FİTRE NEDİR, NE ZAMAN VERİLİR: Fıtır sadakası, Ramazan Bayramı'na kavuşan ve temel ihtiyaçlarının dışında belli bir miktar mala sahip olan Müslümanların, kendileri ve bakmakla yükümlü oldukları kişiler için yerine getirmekle yükümlü oldukları mali bir ibadettir. Fitrenin bayram namazından önce verilmesi uygundur. Bayram namazından bir kaç gün önce de verilebilir.
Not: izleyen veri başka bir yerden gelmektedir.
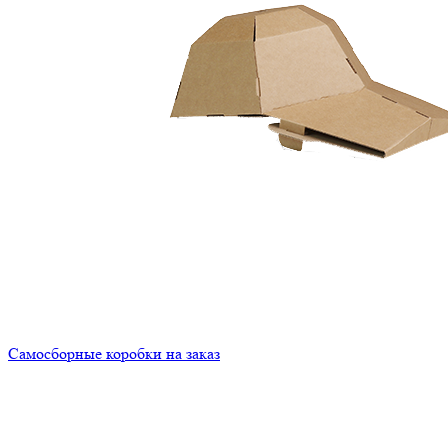
Самосборные коробки на заказ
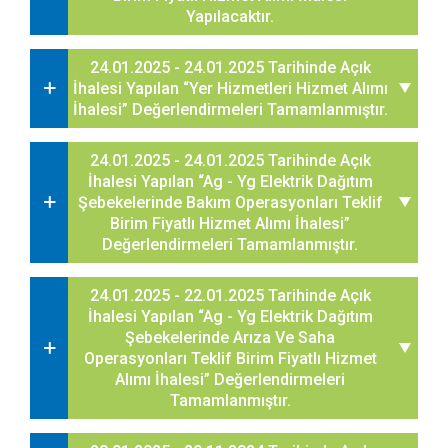
Yapılacaktır.
24.01.2025 - 24.01.2025 Tarihinde Açık
İhalesi Yapılan “Yer Hizmetleri Hizmet Alımı
İhalesi” Değerlendirmeleri Tamamlanmıştır.
24.01.2025 - 24.01.2025 Tarihinde Açık
İhalesi Yapılan “Ag - Yg Elektrik Dağıtım
Şebekelerinde Bakım Operasyonları Teklif
Birim Fiyatlı Hizmet Alımı İhalesi”
Değerlendirmeleri Tamamlanmıştır.
24.01.2025 - 22.01.2025 Tarihinde Açık
İhalesi Yapılan “Ag - Yg Elektrik Dağıtım
Şebekelerinde Arıza Ve Saha
Operasyonları Teklif Birim Fiyatlı Hizmet
Alımı İhalesi” Değerlendirmeleri
Tamamlanmıştır.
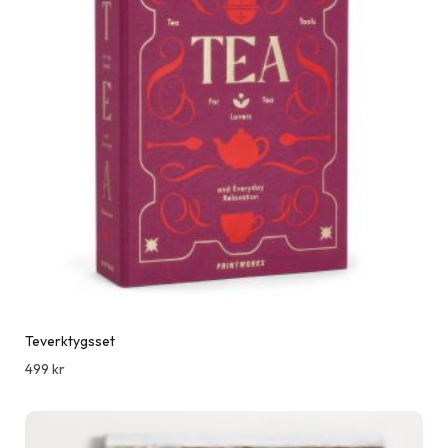
Teverktygsset
499
kr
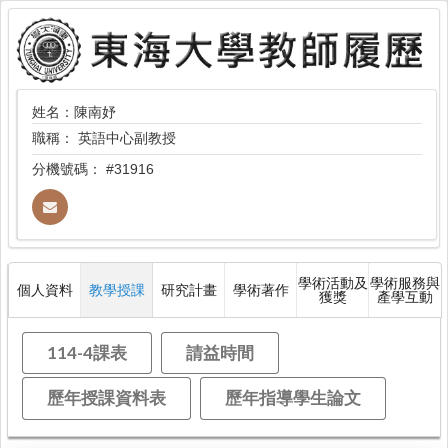
姓名：陳南妤
職稱：
英語中心副教授
分機號碼：
#31916
學術活動及
學術服務與
個人資料
教學授課
研究計畫
學術著作
獲獎
產學互動
114-4課表
請益時間
歷年授課資料表
歷年指導學生論文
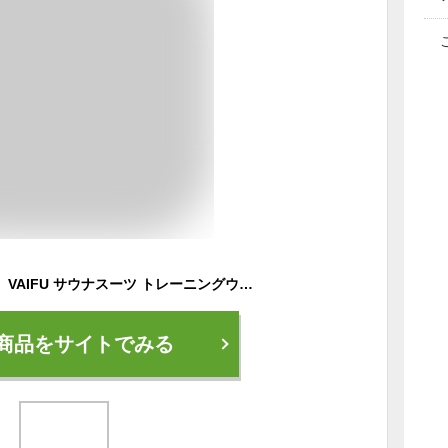
【クリアランス価格】 VAIFU サウナスーツ トレーニングウェア 発汗 上下セット 洗濯可 トレーニングスーツ ショートスリーブ メンズ レディース 半袖 大きいサイズ おしゃれ フィットネス ウォーキング ジョギング M L XL 2XL 3XL ダイエット 筋トレ スポーツウェア
商品をサイトでみる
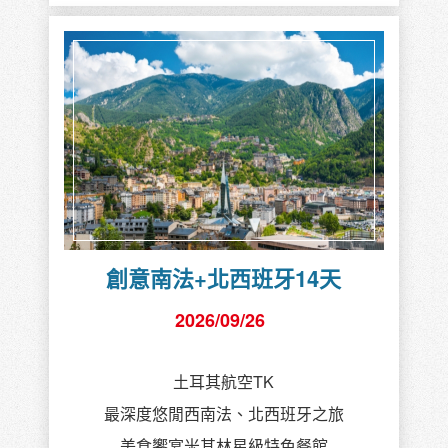
創意南法+北西班牙14天
2026/09/26
土耳其航空TK
最深度悠閒西南法、北西班牙之旅
美食饗宴米其林星級特色餐館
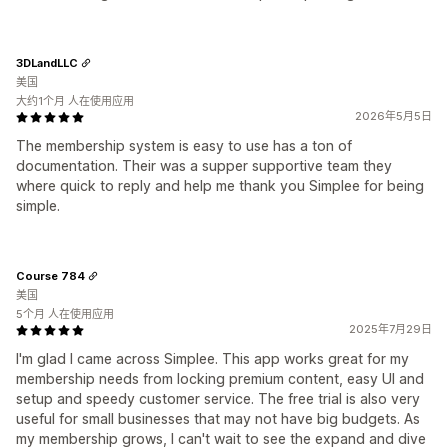
3DLandLLC
美国
大约1个月 人在使用应用
2026年5月5日
The membership system is easy to use has a ton of
documentation. Their was a supper supportive team they
where quick to reply and help me thank you Simplee for being
simple.
Course 784
美国
5个月 人在使用应用
2025年7月29日
I'm glad I came across Simplee. This app works great for my
membership needs from locking premium content, easy UI and
setup and speedy customer service. The free trial is also very
useful for small businesses that may not have big budgets. As
my membership grows, I can't wait to see the expand and dive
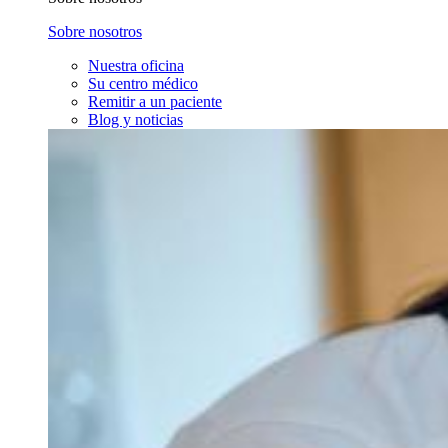
Sobre nosotros
Nuestra oficina
Su centro médico
Remitir a un paciente
Blog y noticias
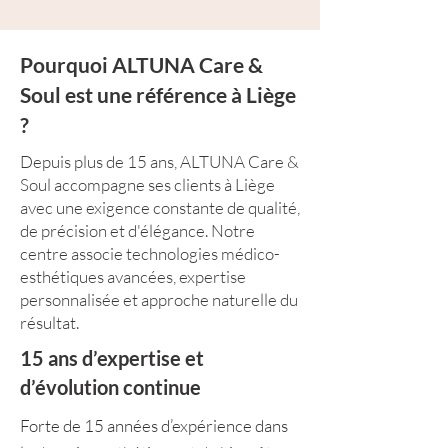
Pourquoi ALTUNA Care &
Soul est une référence à Liège
?
Depuis plus de 15 ans, ALTUNA Care &
Soul accompagne ses clients à Liège
avec une exigence constante de qualité,
de précision et d'élégance. Notre
centre associe technologies médico-
esthétiques avancées, expertise
personnalisée et approche naturelle du
résultat.
15 ans d’expertise et
d’évolution continue
Forte de 15 années d’expérience dans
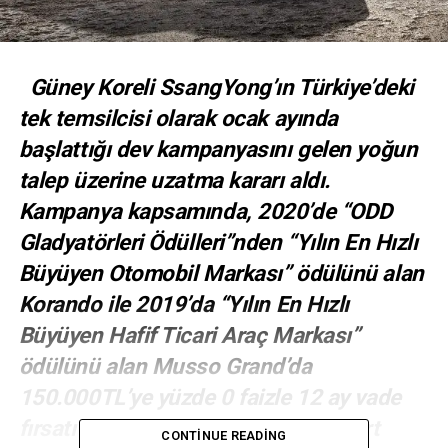
Güney Koreli SsangYong’ın Türkiye’deki
tek temsilcisi olarak ocak ayında
başlattığı dev kampanyasını gelen yoğun
talep üzerine uzatma kararı aldı.
Kampanya kapsamında, 2020’de “ODD
Gladyatörleri Ödülleri”nden “Yılın En Hızlı
Büyüyen Otomobil Markası” ödülünü alan
Korando ile 2019’da “Yılın En Hızlı
Büyüyen Hafif Ticari Araç Markası”
ödülünü alan Musso Grand’da
150.000TL’ye yüzde 0 faizle 12 ay vade
fırsatı sunuluyor. Kampanya,
31 Mart
CONTINUE READING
KİMLERİN FİTRE VERMESİ GEREKİR: Fitre, borcundan ve aslî ihtiyaçlarından fazla olarak nisap miktarı mala sahip olan her Müslüman'a vaciptir. Bireyin fitre ile mükellef olması için öngörülen zenginlik ölçüsü, zekâtta aranan nisaptır. Ancak fitrede zekât için öngörülen, malın artıcı olması ve üzerinden bir yıl geçmesi şartı aranmamaktadır.

KİMLERE FİTRE VERİLMEZ?

– Ana, baba, büyük ana ve büyük babalarına,
– Oğul, oğlan çocukları, kız, kızın çocukları ve bunlardan doğan çocuklarına,
– Müslüman olmayanlara,
– Karı-koca birbirlerine zekât veremez.

Fitre nedir: "Fıtr" kelimesi sözlükte "orucu açmak", aynı kökten fıtrat kelimesi ise "yaratılış" anlamına gelir. "Fıtır sadakası", Ramazan orucunu tutup bayrama kavuşmanın bir şükran ifadesi olarak fakirlere yapılan bir yardımdır.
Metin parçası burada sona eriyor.